– Entera -sugirió Michael-. Estabas entera.
– Ya entonces eras un chico muy educado -sonrió-. Treinta y un años… Lo recuerdo perfectamente… Siempre se me han dado bien las fechas…
– ¡Ohayon! -gritó Balilty desde arriba-. Ven, ven a ver esto, ¿subes o no?
– Yo espero aquí -dijo la arquitecto, que estaba a los pies de la inestable escalera de madera-. No puedo subir y ver… -y se alejó enseguida de la escalera hacia el ventanal que daba al patio delantero abandonado.

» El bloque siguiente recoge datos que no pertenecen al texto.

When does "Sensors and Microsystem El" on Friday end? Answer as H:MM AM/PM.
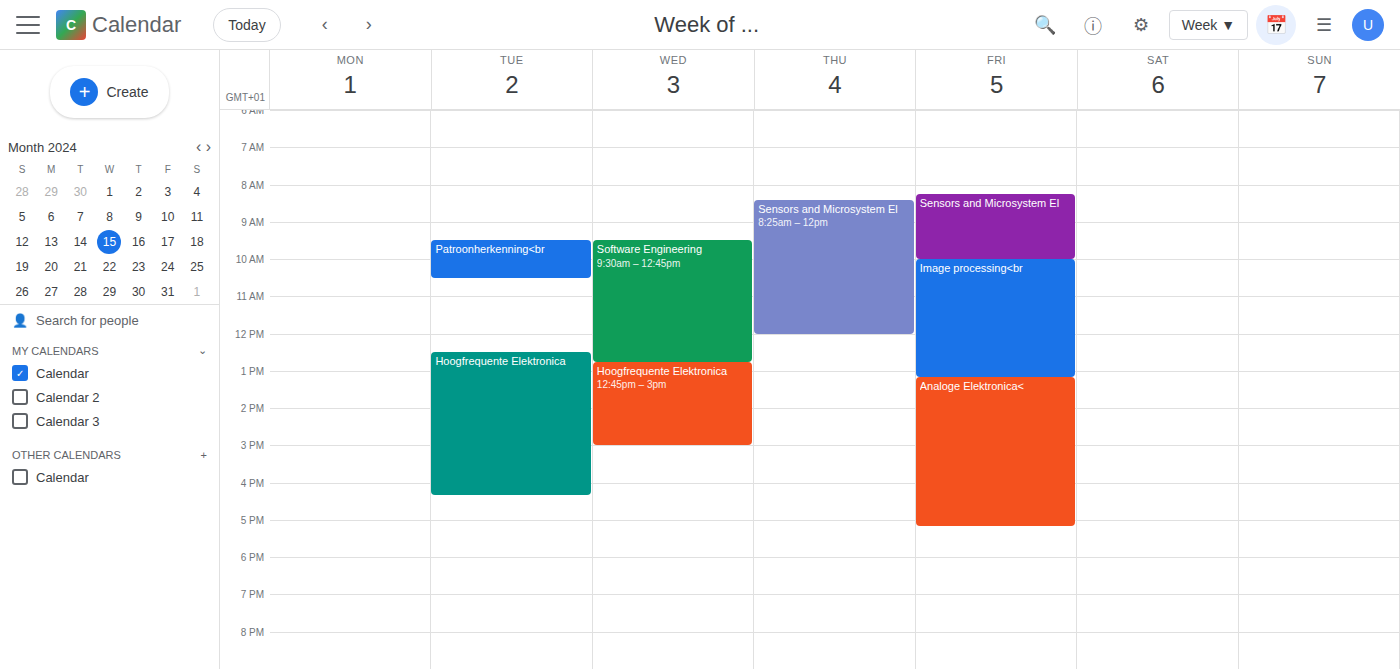
10:00 AMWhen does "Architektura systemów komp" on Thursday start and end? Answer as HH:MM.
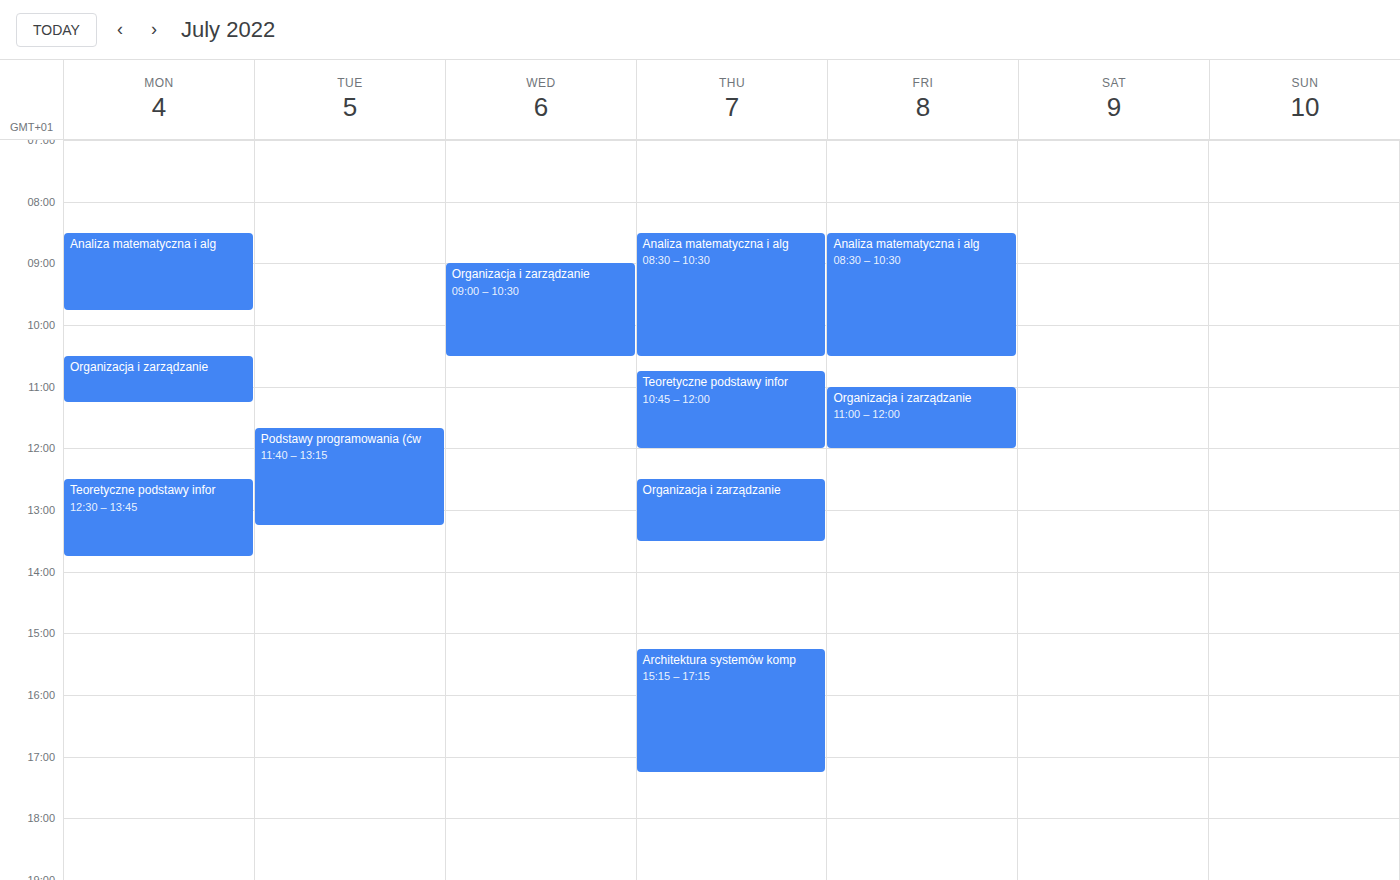
15:15 to 17:15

– Sabía que estabas en la policía -murmuró Ada al entrar tras él en el piso-, incluso pensé en buscarte, hace tiempo, pero no ahora, porque cuando se encuentra… cuando se encuentra a alguien, muere, no se piensa más en él. He venido con la arquitecto y con un capataz para ver… para medir… da igual… Sabía que eras importante, es decir que tenías un buen puesto en la policía. Cuando llamé a la policía, no se me pasó por la cabeza que mandarían a alguien como tú…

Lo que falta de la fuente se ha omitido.